Data to use |
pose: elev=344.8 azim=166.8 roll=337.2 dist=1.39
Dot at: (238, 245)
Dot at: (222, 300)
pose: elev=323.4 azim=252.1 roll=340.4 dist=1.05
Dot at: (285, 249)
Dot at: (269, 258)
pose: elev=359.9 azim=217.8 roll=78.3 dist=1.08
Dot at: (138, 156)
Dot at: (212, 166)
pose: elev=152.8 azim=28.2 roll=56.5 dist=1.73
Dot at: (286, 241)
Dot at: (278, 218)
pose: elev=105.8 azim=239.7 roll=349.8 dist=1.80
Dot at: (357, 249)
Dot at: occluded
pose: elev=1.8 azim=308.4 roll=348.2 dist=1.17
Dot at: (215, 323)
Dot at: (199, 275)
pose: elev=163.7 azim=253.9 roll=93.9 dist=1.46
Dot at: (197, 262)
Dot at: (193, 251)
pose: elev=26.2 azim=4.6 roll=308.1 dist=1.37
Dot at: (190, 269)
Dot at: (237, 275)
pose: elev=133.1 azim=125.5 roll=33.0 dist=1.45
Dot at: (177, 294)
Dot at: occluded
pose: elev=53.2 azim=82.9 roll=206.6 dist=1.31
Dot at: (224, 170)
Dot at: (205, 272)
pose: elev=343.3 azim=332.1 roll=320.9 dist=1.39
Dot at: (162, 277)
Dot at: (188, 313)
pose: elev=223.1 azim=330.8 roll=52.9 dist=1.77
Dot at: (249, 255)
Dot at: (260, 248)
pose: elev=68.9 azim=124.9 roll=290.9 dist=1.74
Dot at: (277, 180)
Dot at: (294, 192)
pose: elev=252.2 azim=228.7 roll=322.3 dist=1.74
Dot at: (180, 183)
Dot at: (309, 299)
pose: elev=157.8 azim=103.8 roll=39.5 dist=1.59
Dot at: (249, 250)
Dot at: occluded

Task description | Output, as a JSON list of strings with one string per line and blank lines omitted, the lines of the items starting at the first line and ending at the line that contains "Dot at: (212, 166)".

Completed task |
[
  "pose: elev=344.8 azim=166.8 roll=337.2 dist=1.39",
  "Dot at: (238, 245)",
  "Dot at: (222, 300)",
  "pose: elev=323.4 azim=252.1 roll=340.4 dist=1.05",
  "Dot at: (285, 249)",
  "Dot at: (269, 258)",
  "pose: elev=359.9 azim=217.8 roll=78.3 dist=1.08",
  "Dot at: (138, 156)",
  "Dot at: (212, 166)"
]